NYT End-of-Term Analysis
Adam Liptak has a great recap of the just-completed 2009 term:
Chief Justice Roberts took control of his court this year, pushing hard on issues of core concern to him, including campaign finance, gun rights and criminal procedure, even as he found common ground with his colleagues on an array of other issues.
He was in the majority 92 percent of the time, more than any other justice. Last year that distinction went to Justice Anthony M. Kennedy, who is often regarded as the court’s swing vote.
“More than in any other year since he became chief justice, this has truly become the Roberts court,” said Gregory G. Garre, who served as solicitor general in the administration of George W. Bush and is now at Latham & Watkins.
This analysis is absolutely on point. The intellectual underpinning of F1@1F has been my hypothesis, now apparently proven if the NYT analysis is a reliable source, that this term’s docket largely reflected the Chief Justice’s awareness of the Court’s available political capital to achieve conservative gains beside liberal elected branches. The Court primed itself to move the law where they could and to leave for a later day those that would do more damage to the Court’s institutional legitimacy than their worth to the conservative legal movement.
For newer F1@1F readers, please give this post a read.

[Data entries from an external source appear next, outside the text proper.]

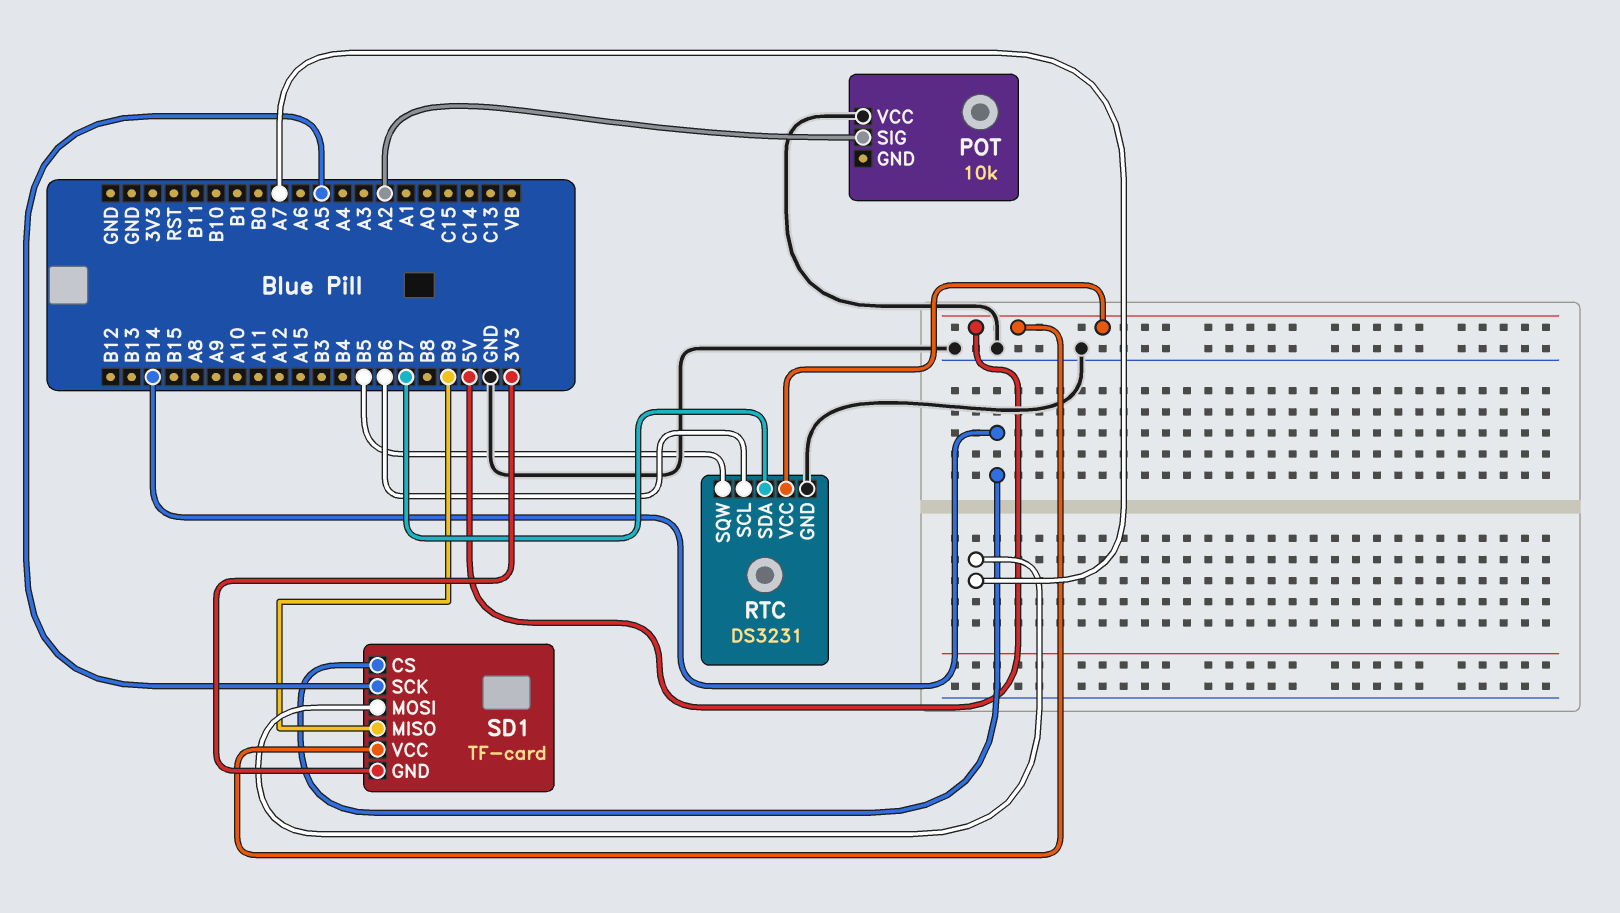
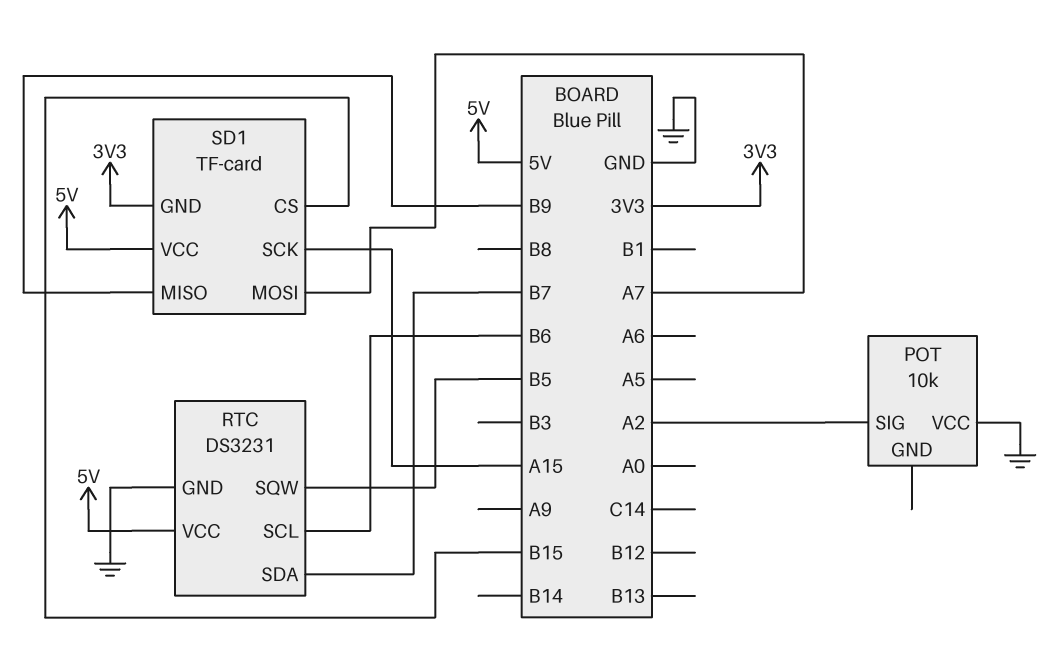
SD1 pin CS: B14 -> B15
SD1 pin SCK: A5 -> A15

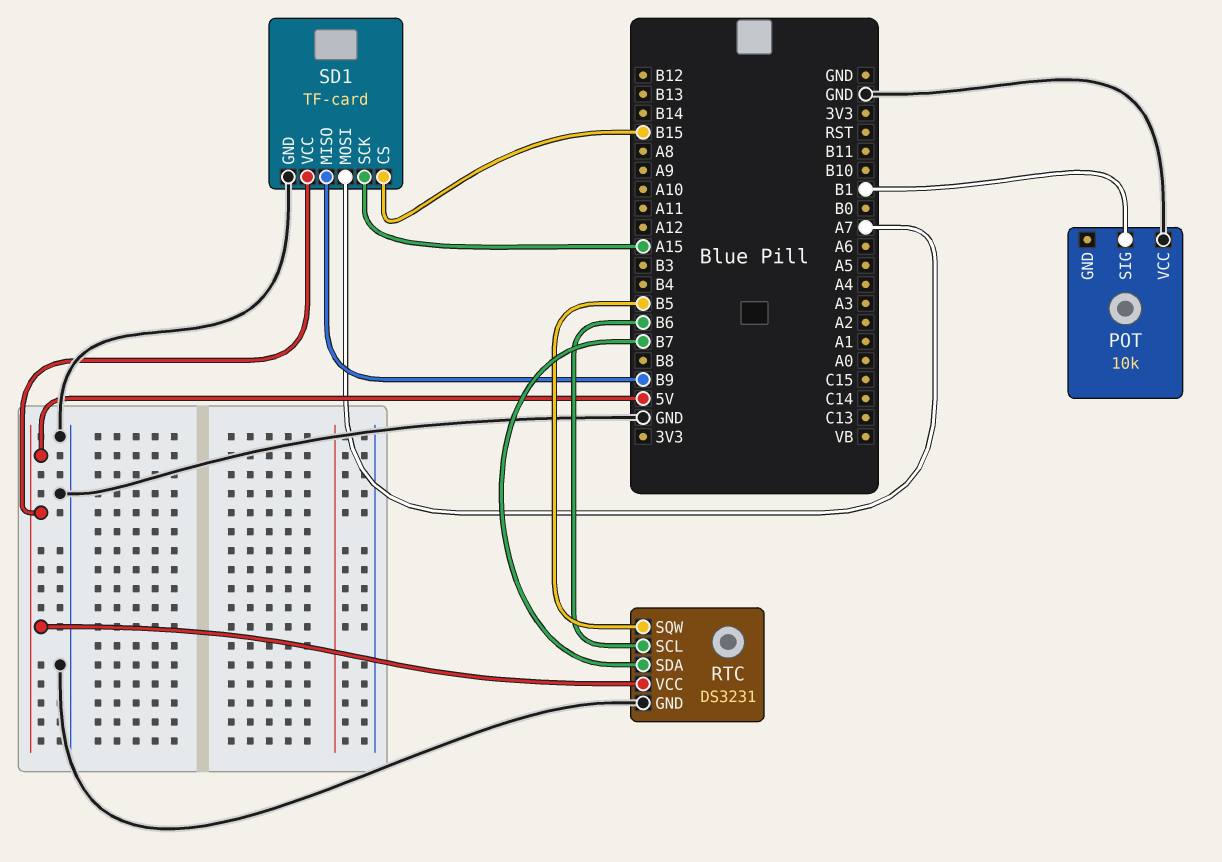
POT pin SIG: A2 -> B1
SD1 pin GND: 3V3 -> GND

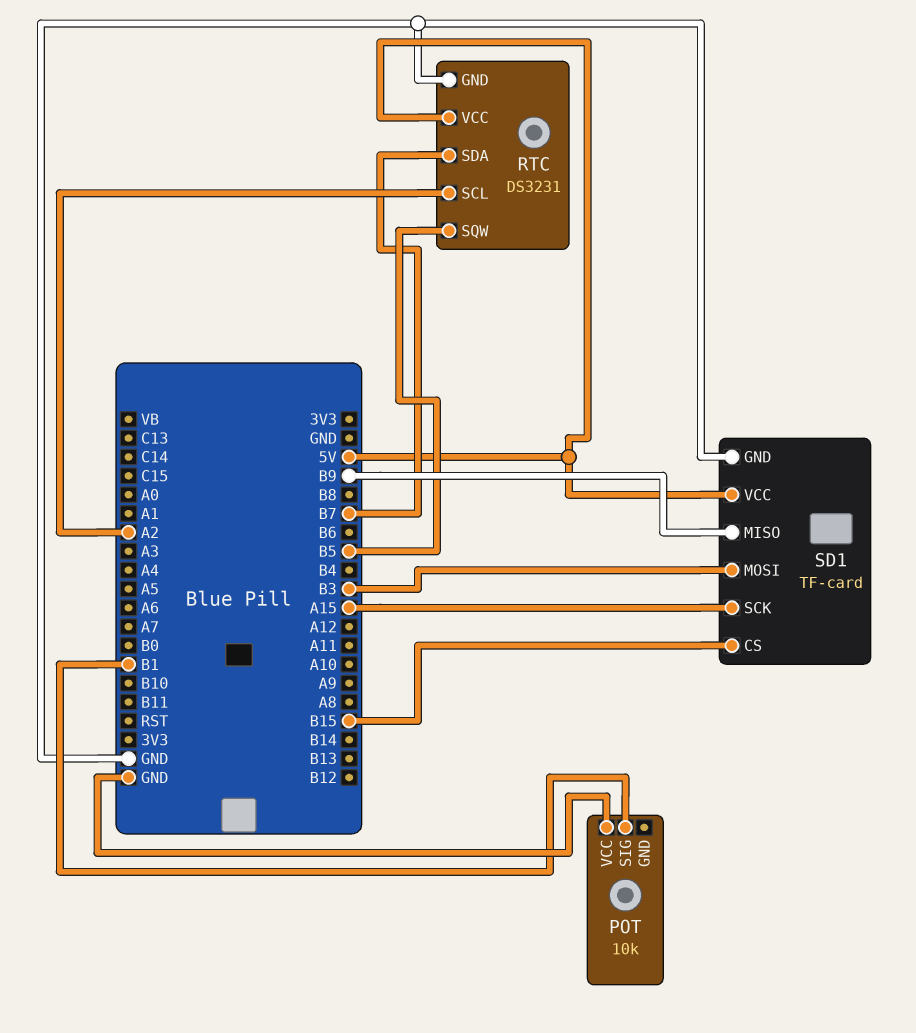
RTC pin SCL: B6 -> A2
SD1 pin MOSI: A7 -> B3

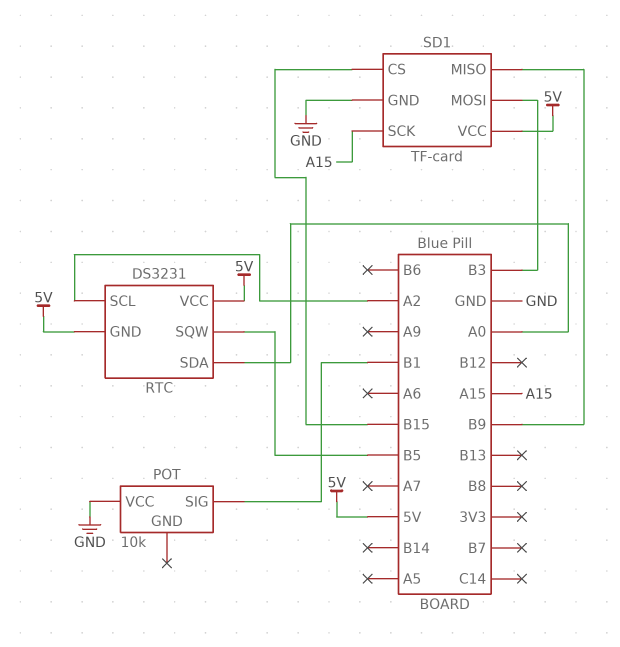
RTC pin GND: GND -> 5V
RTC pin SDA: B7 -> A0

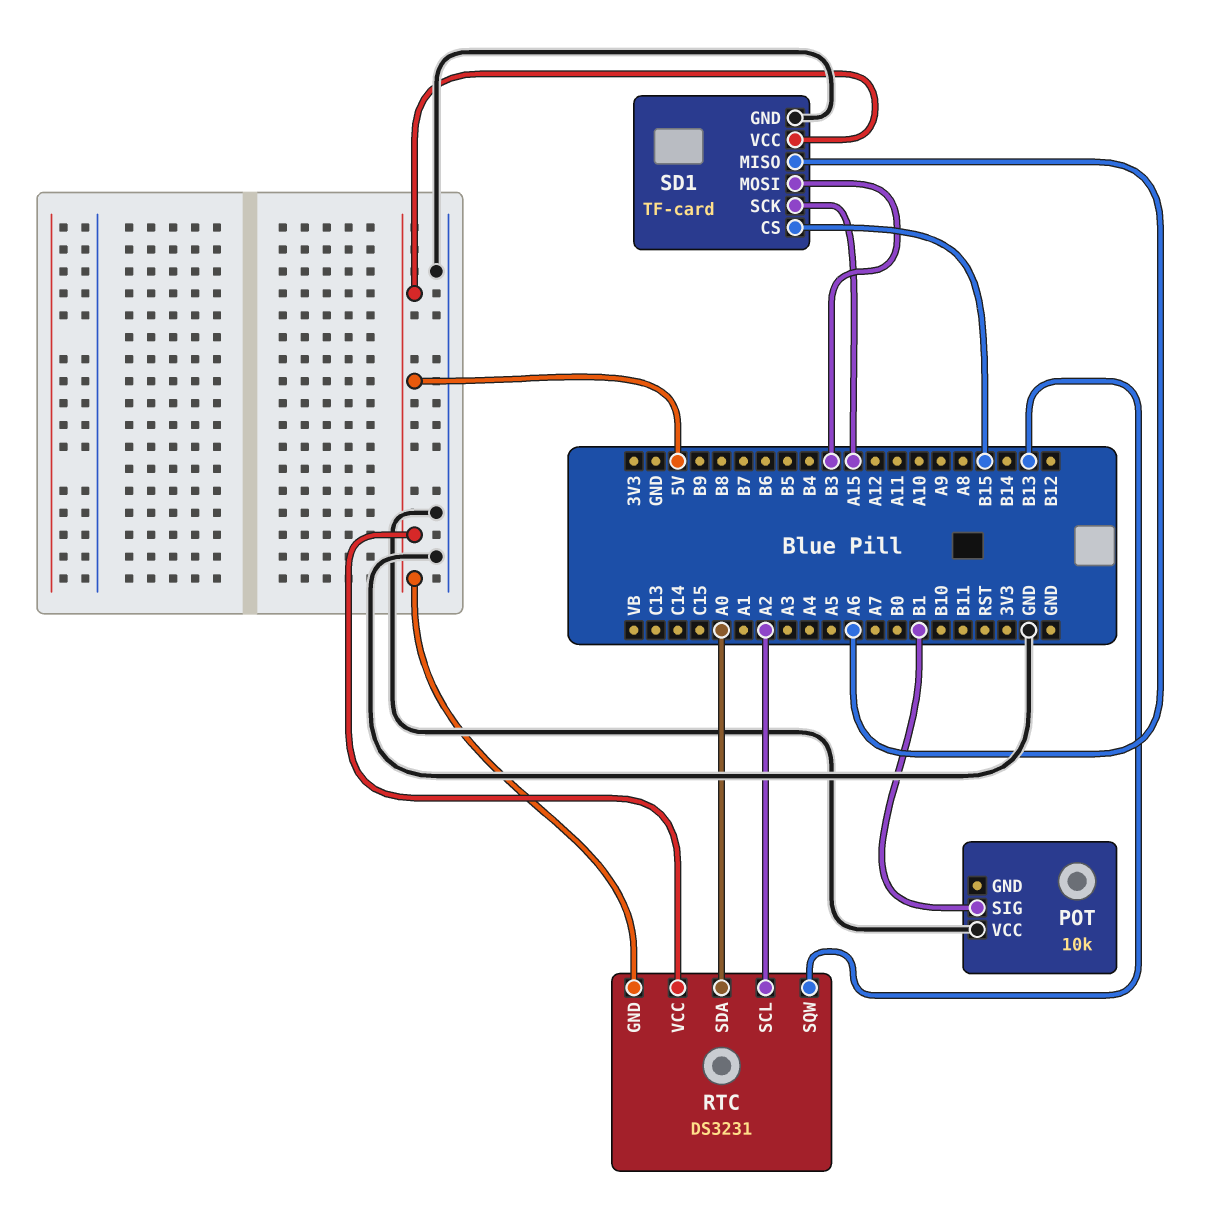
RTC pin SQW: B5 -> B13
SD1 pin MISO: B9 -> A6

Most striking since I wrote the piece has been the Chief Justice’s ability to call upon the sort of “restrained activism,” introduced in NAMUDNO at the end of last term when he limited the scope of the Voting Rights Act of 1965 rather than strike it down as many expected. This term, he has employed and endorsed such legislation from the bench so to get the kinds of politically acceptable results to make some of the Court’s pro-business decisions go down a bit easier. Last week, he joined Justice Ginsburg’s Skilling decision to specifically limit and define federal honest services laws rather than strike them down–as urged by Scalia, Kennedy, and Thomas–so not to let Jeff Skilling walk free. Yesterday, in Free Enterprise Fund v. PCAOB, the Chief Justice rewrote the Sarbanes-Oxley Act–created in the wake of Skilling’s Enron collapse–to force the Public Company Oversight Accounting Board into his vision of constitutionality rather than strike it down outright.
What we’ve had, as I suggested in the winter, is a Chief Justice that knew–and cared–that the Court had only one huge expenditure available to it, and spent it in Citizens United. The rest of the docket was formed and decided accordingly, with the conservatives taking smaller, more under-the-radar steps while the liberals won what they could.
Whereas Justice Kennedy may be the limiting factor on the hot buttons of abortion and affirmative action, issues as the NYT piece noted were nowhere to be found this term, he’s firmly in the maximalist pro-business camp. And for a Court operating in an economic downturn with Democrats in the political branches all too willing to cast it as the tool of an intemperate Tea Party, the Chief–often joined by Justice Alito–must serve as the prudent captain of his man of war‘s voyage towards economic liberty without crossing the Roosevelt Rubicon.